Yvette Roubideaux, MD, MPH


Adjunct Professor, Department of Health Systems, Management, and Policy, Colorado School of Public Health

Yvette Roubideaux, MD, MPH is a physician, researcher, and public health advocate. She is an enrolled member of the Rosebud Sioux Tribe and is descended from the Standing Rock Sioux Tribe. She is an Adjunct Professor in the Department of Health Systems, Management, and Policy at the Colorado School of Public Health.

Dr. Roubideaux previously served as the Director of the Policy Research Center at the National Congress of American Indians (NCAI) where she conducted and translated policy research and data to improve outcomes for American Indian and Alaska Native (AI/AN) Tribal Nations. Her work at NCAI included the quality of census data, Native vote data, data disaggregation, COVID-19 data trends, research on diabetes in AI/ANs, and education on tribal governance of research and strengthening tribal-academic research partnerships.

Her prior work included research, education, leadership, and policy development in the areas of AI/AN health and the quality of diabetes care.  She served in the Obama Administration as a Senior Advisor to the HHS Secretary for American Indians and Alaska Natives and as the Director of the Indian Health Service (IHS).  Dr. Roubideaux’s previous academic appointments include Clinical Professor and Associate Dean for Diversity, Inclusion, and Leadership at the Elson S. Floyd College of Medicine at Washington State University and Assistant Professor at the University of Arizona College of Medicine and Zuckerman College of Public Health. She served as the co-director of the Coordinating Center for the IHS Special Diabetes Program for Indians Diabetes and Cardiovascular Disease Prevention Demonstration Projects, directed training programs to encourage AI/AN students to enter health and research professions, is a founder of the Native Research Network, Inc., served as President of the Association of American Indian Physicians, and is an elected member of the National Academy of Medicine.

Dr Roubideaux received her undergraduate, medical and public health degrees at Harvard, authored several peer-reviewed research publications, and co-edited the 2001 book Promises to Keep: Public Health Policy for American Indians and Alaska Natives









The Commonwealth Fund/Harvard University Fellowship in Minority Health Policy was a life-changing experience for me. The fellowship provided the opportunity to gain training in both public health and minority health policy in a supportive and encouraging environment. Prior to the fellowship, I was aware that I wanted to do more to improve the quality of healthcare for American Indians and Alaska Natives but I was unsure of the most effective way to accomplish this in my career. I worked as a clinician and medical director in the Indian Health Service, but I felt that the problems facing this population and its healthcare were much greater than what I was seeing on a day to day basis in the clinic.

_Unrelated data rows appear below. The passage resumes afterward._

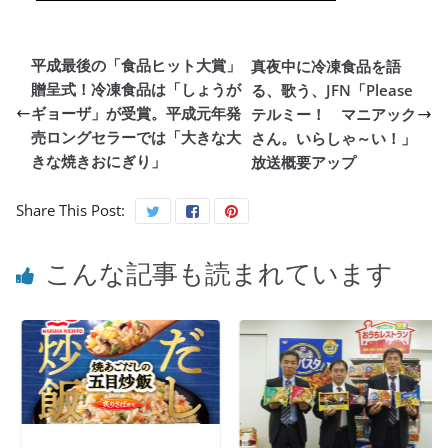
平成最後の「食品ヒット大賞」
真夜中に冷凍食品を語
贈呈式！冷凍食品は「しょうが
る、歌う、JFN「Please
ギョーザ」が受賞。平成元年発
テルミー！ マニアック
売ロングセラーでは「大きな大
さん。いらしゃ～い！」
きな焼きおにぎり」
放送概要アップ
Share This Post:
こんな記事も読まれています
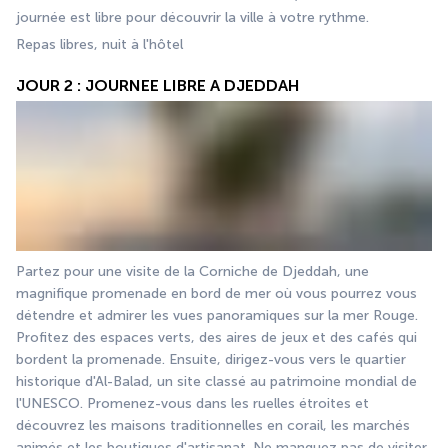
journée est libre pour découvrir la ville à votre rythme.
Repas libres, nuit à l'hôtel 
JOUR 2 : JOURNEE LIBRE A DJEDDAH
Partez pour une visite de la Corniche de Djeddah, une 
magnifique promenade en bord de mer où vous pourrez vous 
détendre et admirer les vues panoramiques sur la mer Rouge. 
Profitez des espaces verts, des aires de jeux et des cafés qui 
bordent la promenade. Ensuite, dirigez-vous vers le quartier 
historique d'Al-Balad, un site classé au patrimoine mondial de 
l'UNESCO. Promenez-vous dans les ruelles étroites et 
découvrez les maisons traditionnelles en corail, les marchés 
animés et les boutiques d'artisanat. Ne manquez pas de visiter 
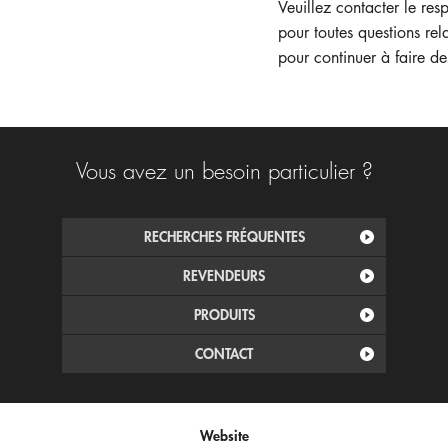
Veuillez contacter le re
pour toutes questions rel
pour continuer à faire de
Vous avez un besoin particulier ?
RECHERCHES FRÉQUENTES
REVENDEURS
PRODUITS
CONTACT
Website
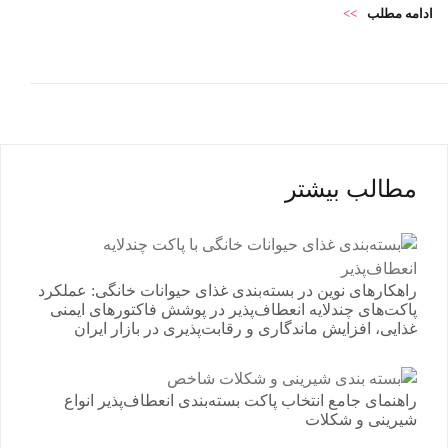
ادامه مطلب
>>
مطالب بیشتر
راهکارهای نوین در بسته‌بندی غذای حیوانات خانگی: عملکرد
پاکت‌های چندلایه انعطاف‌پذیر در پوشش فاکتورهای ایمنی
غذایی، افزایش ماندگاری و رقابت‌پذیری در بازار ایران
راهنمای جامع انتخاب پاکت بسته‌بندی انعطاف‌پذیر انواع
شیرینی و شکلات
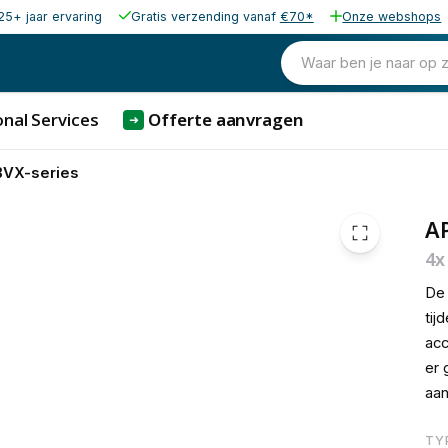
25+ jaar ervaring
Gratis verzending vanaf
€70*
Onze webshops
€ 87,
Waar ben je naar op 
nal Services
Offerte aanvragen
➜
BVX-series
A
4x
De
tij
acc
er 
aan
TY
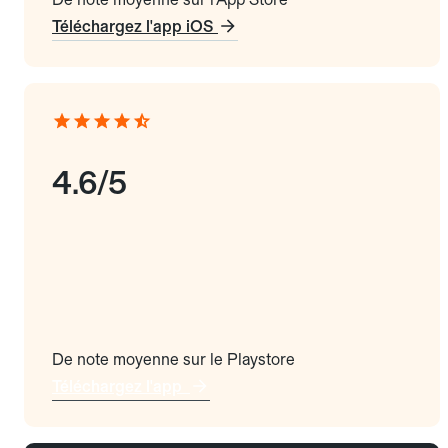
Téléchargez l'app iOS
4.6/5
De note moyenne sur le Playstore
Téléchargez l'app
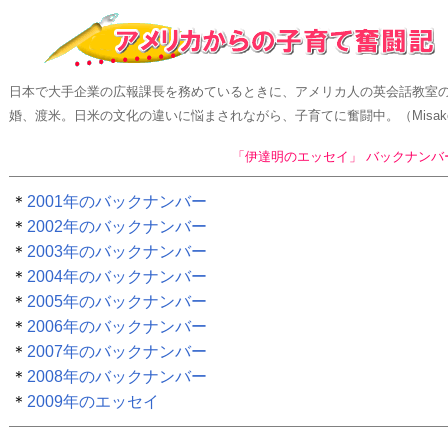
日本で大手企業の広報課長を務めているときに、アメリカ人の英会話教室
婚、渡米。日米の文化の違いに悩まされながら、子育てに奮闘中。（Misak
「伊達明のエッセイ」 バックナンバ
＊
2001年のバックナンバー
＊
2002年のバックナンバー
＊
2003年のバックナンバー
＊
2004年のバックナンバー
＊
2005年のバックナンバー
＊
2006年のバックナンバー
＊
2007年のバックナンバー
＊
2008年のバックナンバー
＊
2009年のエッセイ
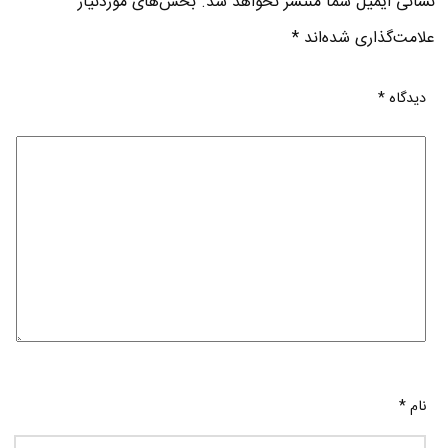
نشانی ایمیل شما منتشر نخواهد شد.
بخش‌های موردنیاز
علامت‌گذاری شده‌اند
*
دیدگاه
*
نام
*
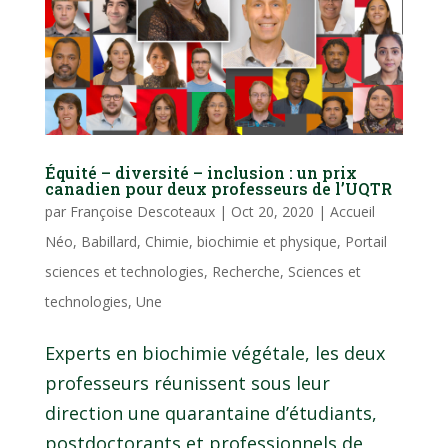
Équité – diversité – inclusion : un prix
canadien pour deux professeurs de l’UQTR
par
Françoise Descoteaux
|
Oct 20, 2020
|
Accueil
Néo
,
Babillard
,
Chimie, biochimie et physique
,
Portail
sciences et technologies
,
Recherche
,
Sciences et
technologies
,
Une
Experts en biochimie végétale, les deux
professeurs réunissent sous leur
direction une quarantaine d’étudiants,
postdoctorants et professionnels de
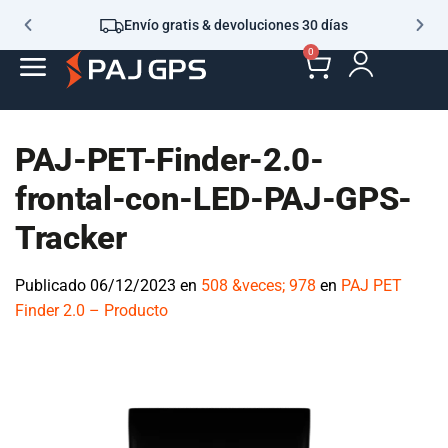
Envío gratis & devoluciones 30 días
0
PAJ-PET-Finder-2.0-
frontal-con-LED-PAJ-GPS-
Tracker
Publicado
06/12/2023
en
508 &veces; 978
en
PAJ PET Finder
2.0 – Producto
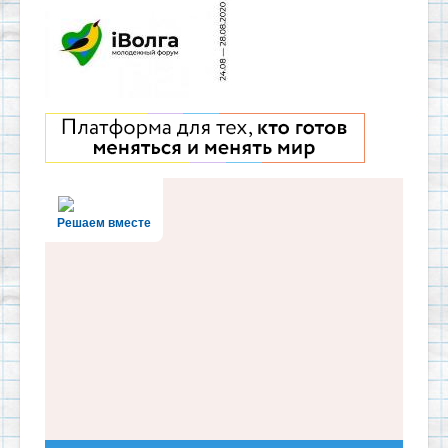
Решаем вместе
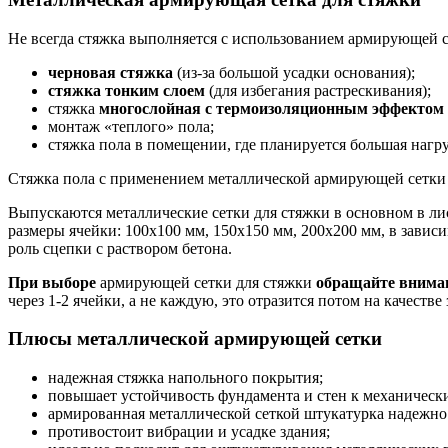
Не всегда стяжка выполняется с использованием армирующей с
черновая стяжка
(из-за большой усадки основания);
стяжка тонким слоем
(для избегания растрескивания);
стяжка
многослойная с термоизоляционным эффектом
монтаж «теплого» пола;
стяжка пола в помещении, где планируется большая нагру
Стяжка пола с применением металлической армирующей сетки
Выпускаются металлические сетки для стяжки в основном в лист
размеры ячейки: 100х100 мм, 150х150 мм, 200х200 мм, в завис
роль сцепки с раствором бетона.
При выборе
армирующей сетки для стяжки
обращайте вниман
через 1-2 ячейки, а не каждую, это отразится потом на качеств
Плюсы металлической армирующей сетки
надежная стяжка напольного покрытия;
повышает устойчивость фундамента и стен к механическ
армированная металлической сеткой штукатурка надежно д
противостоит вибрации и усадке здания;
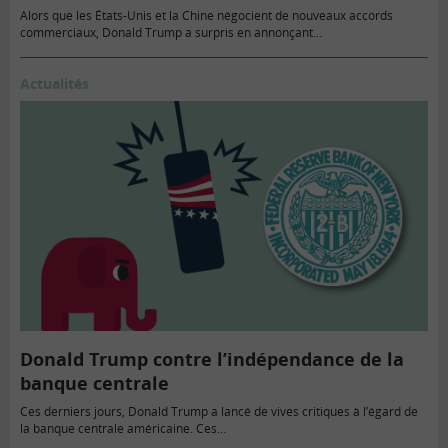
Alors que les États-Unis et la Chine négocient de nouveaux accords
commerciaux, Donald Trump a surpris en annonçant…
Actualités
Donald Trump contre l’indépendance de la
banque centrale
Ces derniers jours, Donald Trump a lancé de vives critiques à l’égard de
la banque centrale américaine. Ces…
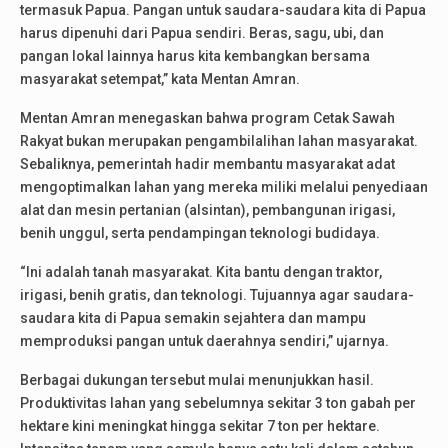
termasuk Papua. Pangan untuk saudara-saudara kita di Papua
harus dipenuhi dari Papua sendiri. Beras, sagu, ubi, dan
pangan lokal lainnya harus kita kembangkan bersama
masyarakat setempat,” kata Mentan Amran.
Mentan Amran menegaskan bahwa program Cetak Sawah
Rakyat bukan merupakan pengambilalihan lahan masyarakat.
Sebaliknya, pemerintah hadir membantu masyarakat adat
mengoptimalkan lahan yang mereka miliki melalui penyediaan
alat dan mesin pertanian (alsintan), pembangunan irigasi,
benih unggul, serta pendampingan teknologi budidaya.
“Ini adalah tanah masyarakat. Kita bantu dengan traktor,
irigasi, benih gratis, dan teknologi. Tujuannya agar saudara-
saudara kita di Papua semakin sejahtera dan mampu
memproduksi pangan untuk daerahnya sendiri,” ujarnya.
Berbagai dukungan tersebut mulai menunjukkan hasil.
Produktivitas lahan yang sebelumnya sekitar 3 ton gabah per
hektare kini meningkat hingga sekitar 7 ton per hektare.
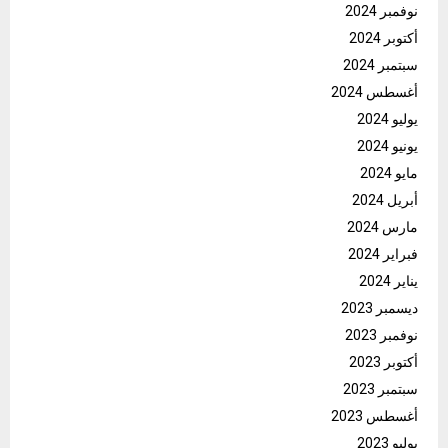
نوفمبر 2024
أكتوبر 2024
سبتمبر 2024
أغسطس 2024
يوليو 2024
يونيو 2024
مايو 2024
أبريل 2024
مارس 2024
فبراير 2024
يناير 2024
ديسمبر 2023
نوفمبر 2023
أكتوبر 2023
سبتمبر 2023
أغسطس 2023
يوليو 2023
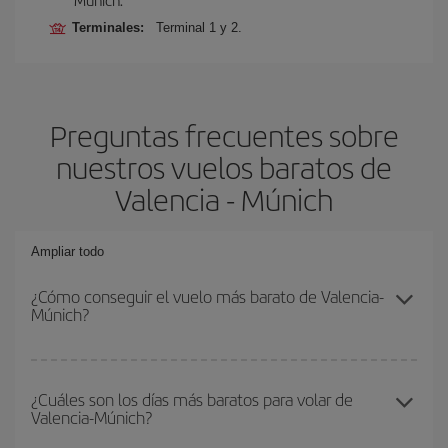
Terminales:
Terminal 1 y 2.
Preguntas frecuentes sobre
nuestros vuelos baratos de
Valencia - Múnich
Ampliar todo
¿Cómo conseguir el vuelo más barato de Valencia-
Múnich?
Podrás ahorrar en tu billete de avión de Valencia-Múnich-dest y
conseguir el vuelo más barato si evitas temporadas altas,
¿Cuáles son los días más baratos para volar de
Valencia-Múnich?
compras con antelación y puedes ser flexible con las fechas y
horarios de ida y vuelta.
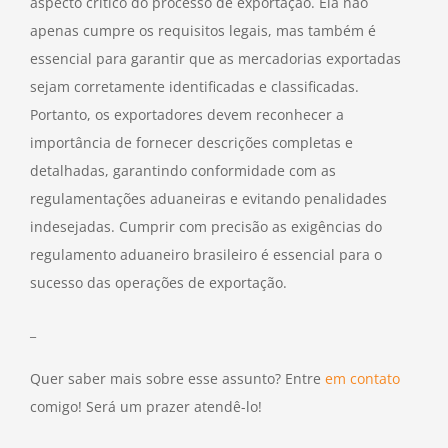
aspecto crítico do processo de exportação. Ela não
apenas cumpre os requisitos legais, mas também é
essencial para garantir que as mercadorias exportadas
sejam corretamente identificadas e classificadas.
Portanto, os exportadores devem reconhecer a
importância de fornecer descrições completas e
detalhadas, garantindo conformidade com as
regulamentações aduaneiras e evitando penalidades
indesejadas. Cumprir com precisão as exigências do
regulamento aduaneiro brasileiro é essencial para o
sucesso das operações de exportação.
_
Quer saber mais sobre esse assunto? Entre
em contato
comigo! Será um prazer atendê-lo!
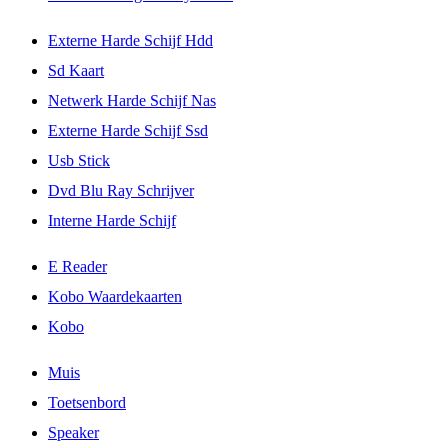
Externe Harde Schijf Hdd
Sd Kaart
Netwerk Harde Schijf Nas
Externe Harde Schijf Ssd
Usb Stick
Dvd Blu Ray Schrijver
Interne Harde Schijf
E Reader
Kobo Waardekaarten
Kobo
Muis
Toetsenbord
Speaker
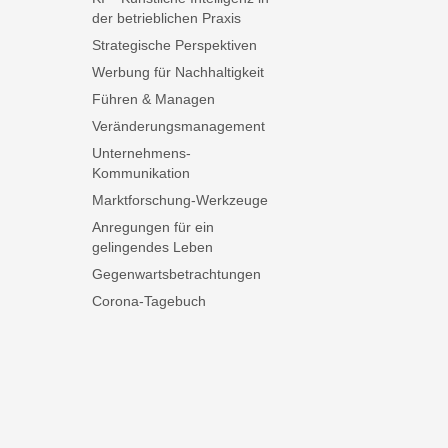
der betrieblichen Praxis
Strategische Perspektiven
Werbung für Nachhaltigkeit
Führen & Managen
Veränderungsmanagement
Unternehmens-
Kommunikation
Marktforschung-Werkzeuge
Anregungen für ein
gelingendes Leben
Gegenwartsbetrachtungen
Corona-Tagebuch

My experiences caring for Indian patients revealed the persistent health disparities in this population and the impact of the significant underfunding and understaffing of the system, but I could not understand how these problems could be addressed in a more effective manner. During the fellowship, I learned about the various approaches to public health issues that worked in other communities, and the various resources available to meet these healthcare needs. I also was able to understand some of the reasons for the state of the Indian health system as I learned about national healthcare issues and challenges and similar problems in other underserved settings. The fellowship provided me with a framework from the policy perspective that helped me understand the various ways that the problems in Indian health could be addressed. I learned about the important role of data and research in helping inform policy decisions, and realized that one of the problems in Indian health is a lack of data and information on the causes of the health disparities and on potentially effective solutions. The fellowship was instrumental in helping me transition my career to an academic setting where I now work on research to measure the quality of healthcare for American Indians and Alaska Natives with diabetes, and I am involved in both policy and programmatic efforts to develop programs and educational efforts to help improve diabetes care and reduce health disparities in this population. I am grateful for the opportunity to learn and grow during the fellowship year and attribute my current and future successes to the support and encouragement I continue to receive in the growing network of past and present fellows. The fellowship has certainly enriched my life and my career, and it serves as a source of strength and encouragement for my current and future efforts to help improve healthcare for American Indians and Alaska Natives.